Your actual completeness score will come from running the grader on the CS Peanut cluster manually by the graders. We have provided a slurm script inside grader/grader-slurm.sh. Follow the steps 1-4 from Part 5: Benchmarking Performance and then run:

sbatch grader-slurm.sh

For this assignment, there will be no autograder on Gradescope. We will run the grader on the CS Peanut cluster and will manually enter in the score into Gradescope. However, you must still submit your final commit to Gradescope.

There is maximum timeout limit of 10 minutes for each test. No credit is given to that specific test if it exceeds that limit. SLURM has a maximum job time for 10 minutes; therefore, you may have to run them on a test by test basis if your go run proj1/grader proj1 takes in total more than 10 minutes. However, you will still get full points as long as each single test run is below 10 minutes, regardless of how long it takes in total.
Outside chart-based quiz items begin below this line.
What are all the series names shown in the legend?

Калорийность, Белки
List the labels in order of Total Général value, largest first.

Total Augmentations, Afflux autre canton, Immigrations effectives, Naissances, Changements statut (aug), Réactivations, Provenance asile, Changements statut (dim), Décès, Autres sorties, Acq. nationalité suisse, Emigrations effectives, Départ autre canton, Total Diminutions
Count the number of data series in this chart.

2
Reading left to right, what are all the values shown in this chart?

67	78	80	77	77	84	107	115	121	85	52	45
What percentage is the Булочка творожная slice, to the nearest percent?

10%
Design, Style and Cleaning up

Before you submit your final solution, you should, remove

  • any Printf statements that you added for debugging purposes and

  • all in-line comments of the form: “YOUR CODE HERE” and “TODO …”
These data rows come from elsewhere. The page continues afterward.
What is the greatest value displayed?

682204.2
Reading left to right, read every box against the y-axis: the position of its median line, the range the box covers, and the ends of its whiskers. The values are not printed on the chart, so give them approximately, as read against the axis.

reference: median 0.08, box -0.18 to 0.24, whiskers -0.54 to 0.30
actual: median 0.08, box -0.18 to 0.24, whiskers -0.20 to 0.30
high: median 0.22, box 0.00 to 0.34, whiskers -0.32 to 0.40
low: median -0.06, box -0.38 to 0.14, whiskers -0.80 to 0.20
  • Think about your function decomposition. No code duplication. This homework assignment is relatively small so this shouldn’t be a major problem but could be in certain problems.

Go does not have a strict style guide. However, use your best judgment from prior programming experience about style. Did you use good variable names? Do you have any lines that are too long, etc.

As you clean up, you should periodically save your file and run your code through the tests to make sure that you have not broken it in the process.

Submission

Before submitting, make sure you’ve added, committed, and pushed all your code to GitHub. You must submit your final work through Gradescope (linked from our Canvas site) in the “Project #1” assignment page via two ways,

  1. Uploading from Github directly (recommended way): You can link your Github account to your Gradescope account and upload the correct repository based on the homework assignment. When you submit your homework, a pop window will appear. Click on “Github” and then “Connect to Github” to connect your Github account to Gradescope. Once you connect (you will only need to do this once), then you can select the repsotiory you wish to upload and the branch (which should always be “main” or “master”) for this course.

  2. Uploading via a Zip file: You can also upload a zip file of the homework directory. Please make sure you upload the entire directory and keep the initial structure the same as the starter code; otherwise, you run the risk of not passing the automated tests.

As a reminder, for this assignment, there will be no autograder on Gradescope. We will run the grader on the CS Peanut cluster and will manually enter in the score into Gradescope. However, you must still submit your final commit to Gradescope.